Harold Dods

Personal information
- Full name: Harold Dodds
- Born: 25 March 1909 Gosberton, Lincolnshire, England
- Died: 18 June 1944 (aged 35) Guards Chapel, Wellington Barracks, London, England
- Batting: Left-handed

Domestic team information
- 1927–1939: Lincolnshire
- 1936–1938: Minor Counties

Career statistics
| Competition | First-class |
| Matches | 3 |
| Runs scored | 172 |
| Batting average | 34.40 |
| 100s/50s | 1/– |
| Top score | 104 |
| Catches/stumpings | –/– |
- Source: Cricinfo, 25 May 2012

= Harold Dods =

English cricketer

Harold Williams Dods (25 March 1909 – 18 June 1944) was an English cricketer. Dods was a left-handed batsman. The only son of Harold (who played minor counties cricket for Lincolnshire) and Florence Dods, he was born at Gosberton, Lincolnshire, and was educated at Tonbridge School.

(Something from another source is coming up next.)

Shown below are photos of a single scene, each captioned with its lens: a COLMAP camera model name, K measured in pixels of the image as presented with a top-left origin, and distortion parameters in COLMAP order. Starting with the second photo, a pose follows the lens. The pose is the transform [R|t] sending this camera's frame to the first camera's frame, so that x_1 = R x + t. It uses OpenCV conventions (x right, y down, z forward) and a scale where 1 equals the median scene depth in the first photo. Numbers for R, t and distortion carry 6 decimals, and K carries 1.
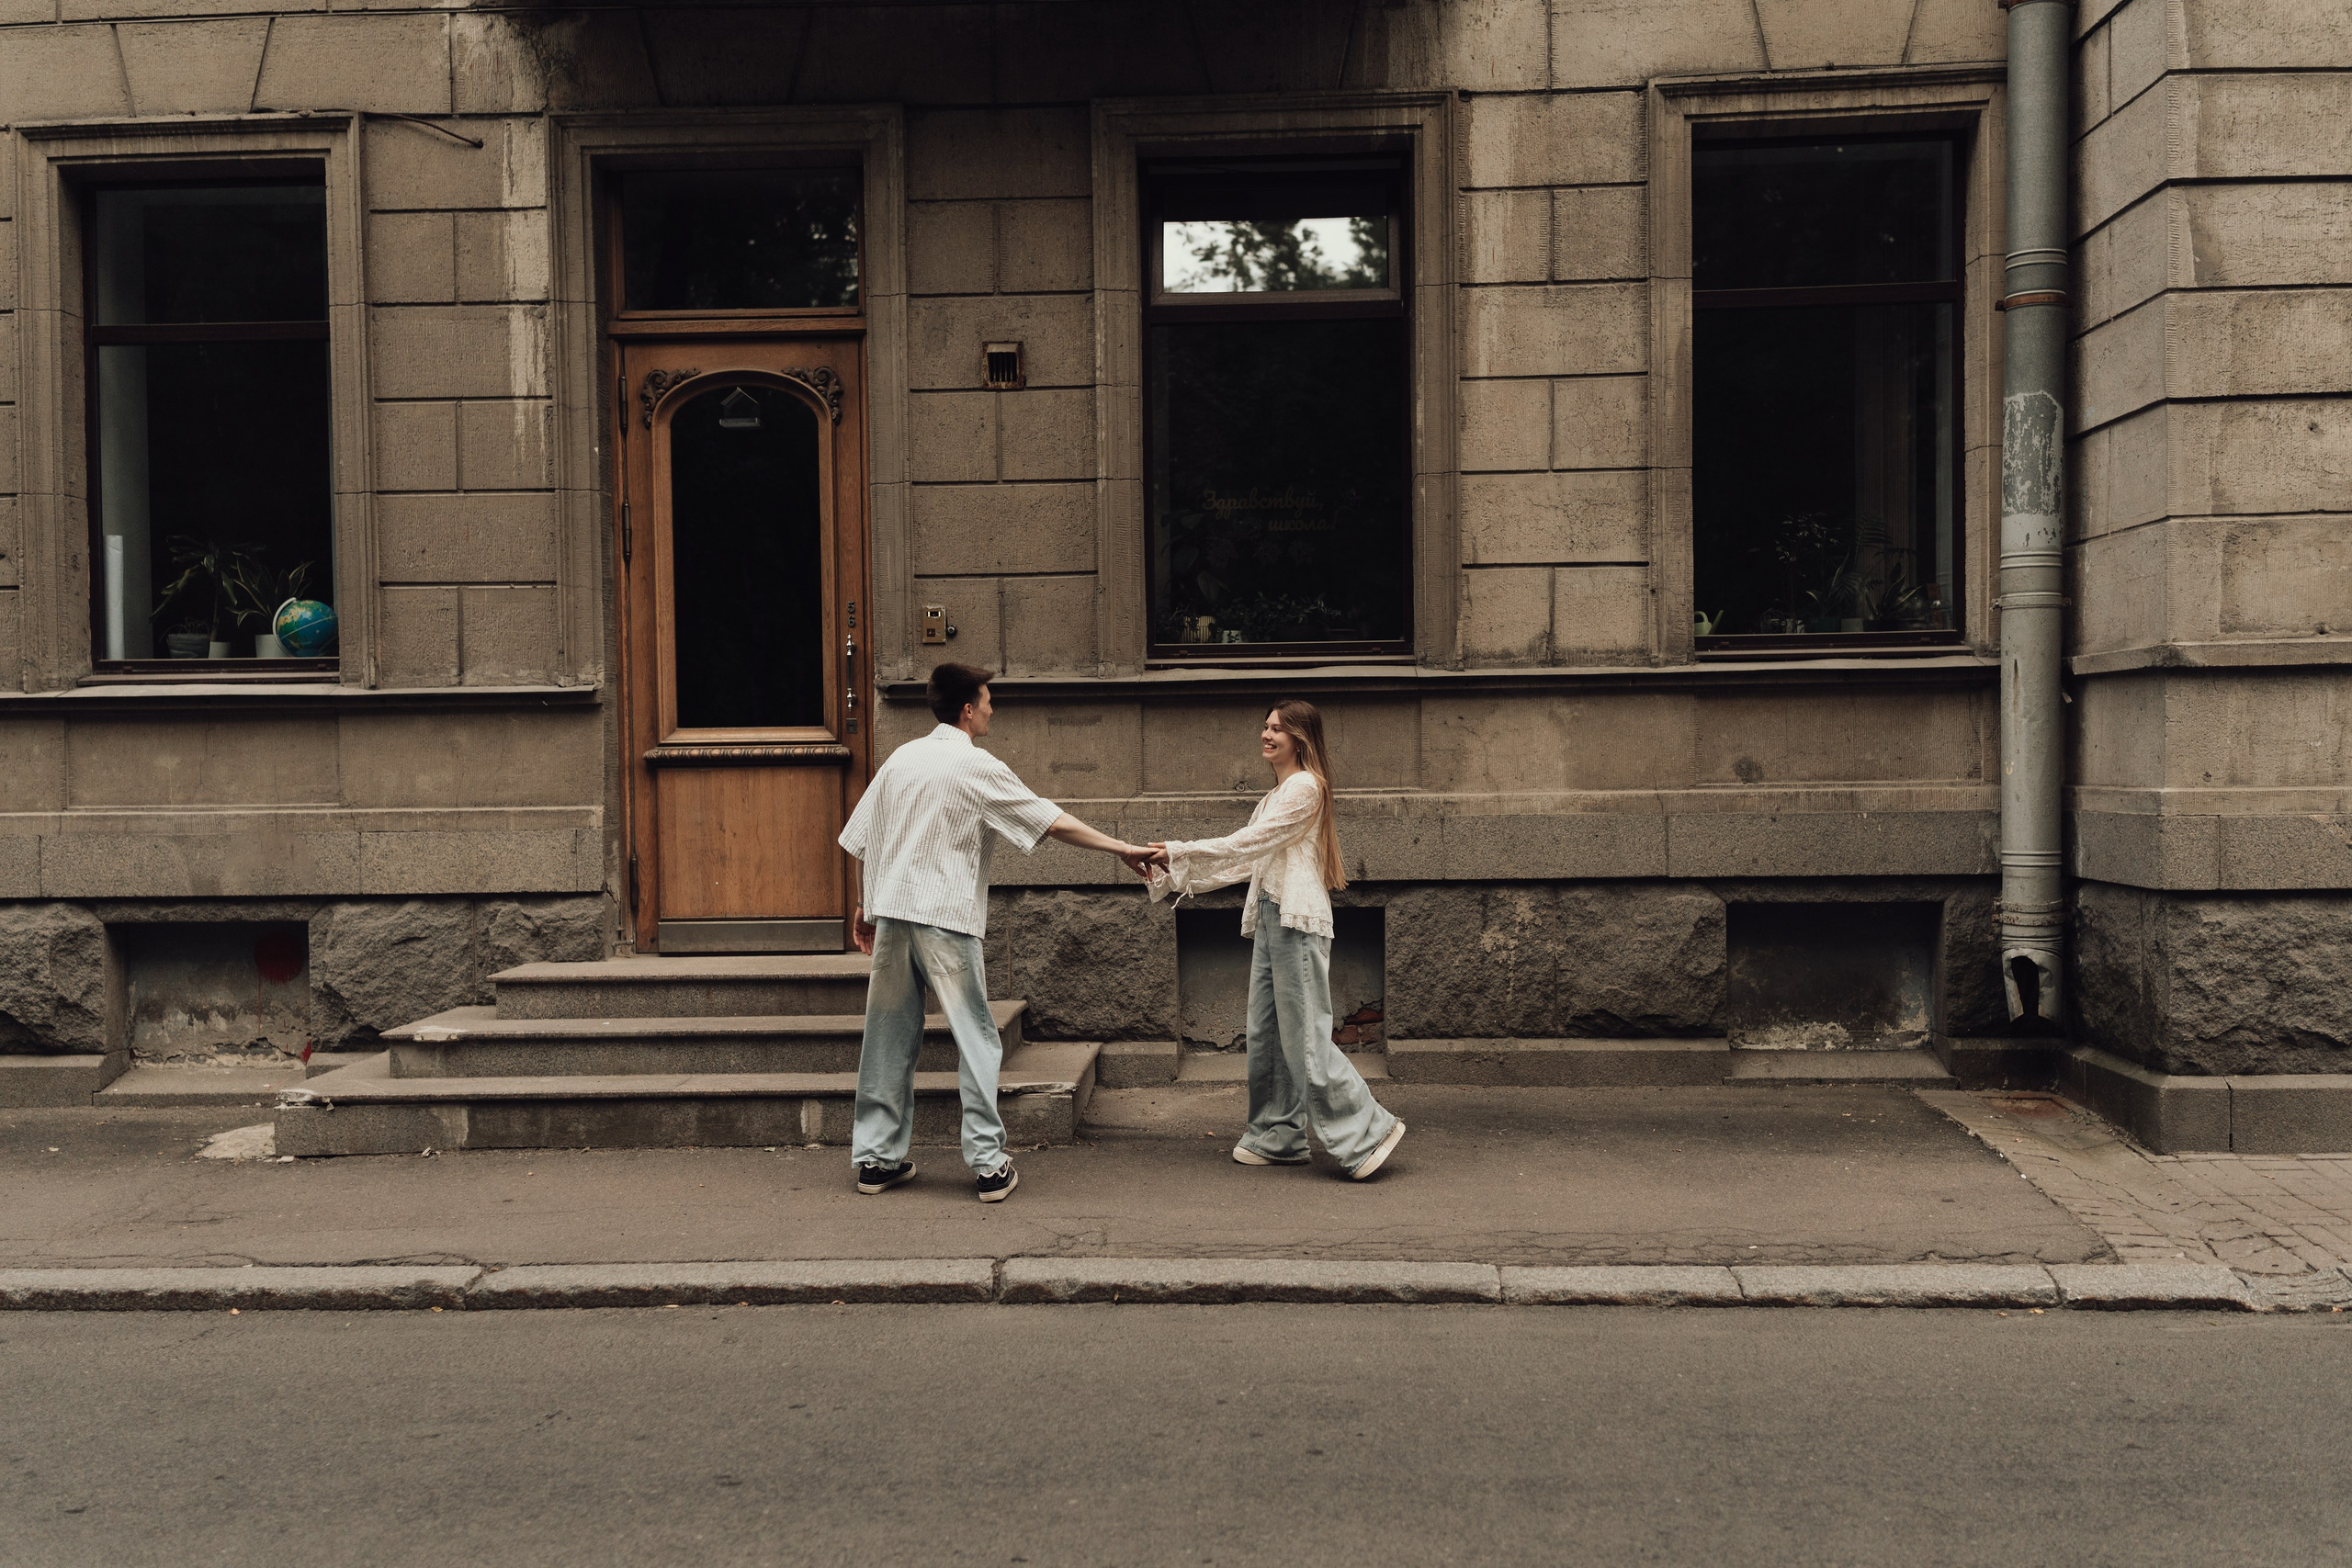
lens RADIAL K [[2508.3, 0, 1176.0], [0, 2508.3, 784.0], [0, 0, 1]] dist [0.005284, 0.005978]
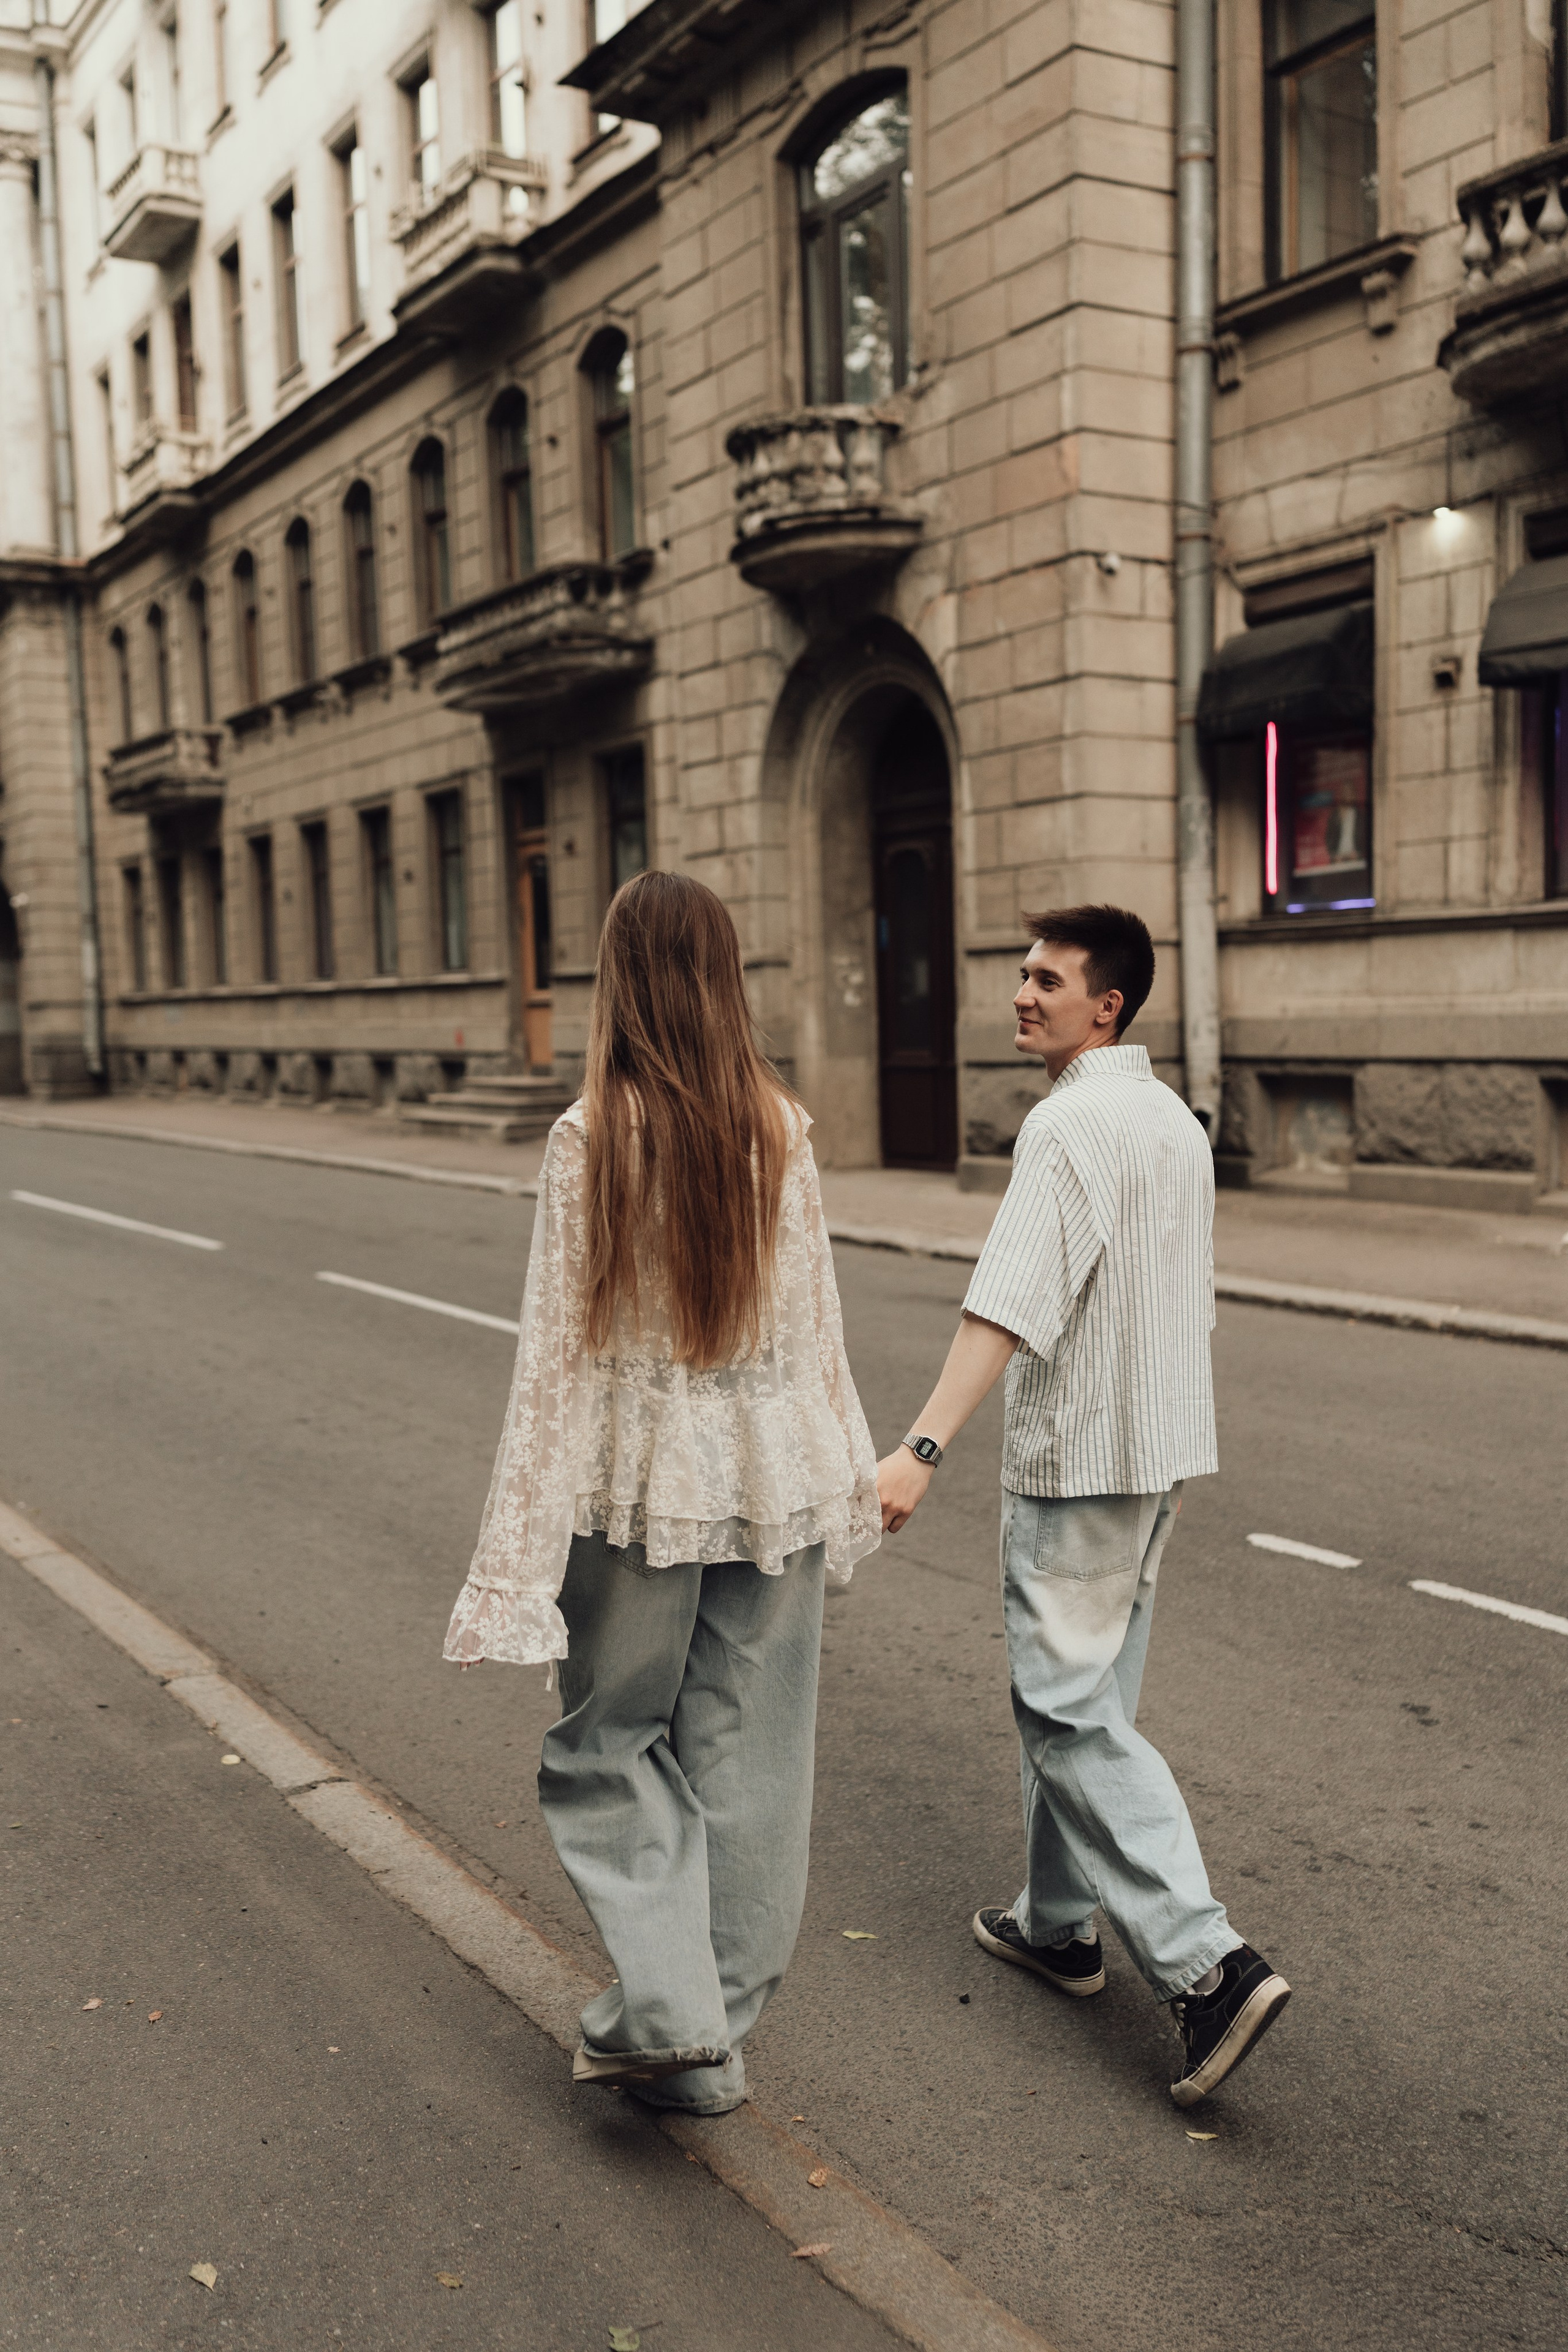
lens RADIAL K [[2187.7, 0, 784.0], [0, 2187.7, 1176.0], [0, 0, 1]] dist [0.103676, 0.001167]
pose [[0.560790, 0.051960, -0.826326, 0.727464], [0.027474, 0.996311, 0.081294, -0.002951], [0.827502, -0.068291, 0.557294, -0.040452]]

Dods made his debut for Lincolnshire against the Nottinghamshire Second XI in the 1927 Minor Counties Championship. He played minor counties cricket for Lincolnshire from 1927 to 1939, making a total of 86 appearances, the last of which came against Cambridgeshire. In 1936, he was selected to play for a combined Minor Counties cricket team in a first-class match against Oxford University at the University Parks, making scores of 9 and 22, while being twice dismissed by Richard West. He toured Argentina with Sir TEW Brinckman's XI in late 1937 and early 1938, making a single first-class appearance on the tour against the Argentine national team at the Belgrano Athletic Club in Buenos Aires. He scored a century in the Brinckman XIs' first-innings, making 104 runs before he was dismissed by K. S. Bush. Later in 1938, he made a second first-class appearance for the Minor Counties, once more against Oxford University at the University Parks. He made scores of 30 in the Minor Counties first-innings, before being dismissed by Edward Scott, while in their second-innings he was run out for 7.

With World War II ending county cricket, Dods enlisted into the British Army, serving during the war with the Scots Guards. He was killed on 18 June 1944, when a German V-1 flying bomb hit the Guards Chapel at Wellington Barracks in Westminster, one of 121 fatalities in the attack. At the time of his death he held the rank of Lieutenant. Months earlier he had married Marigold Bird at Sleaford, Lincolnshire. He is buried at Donington, Lincolnshire.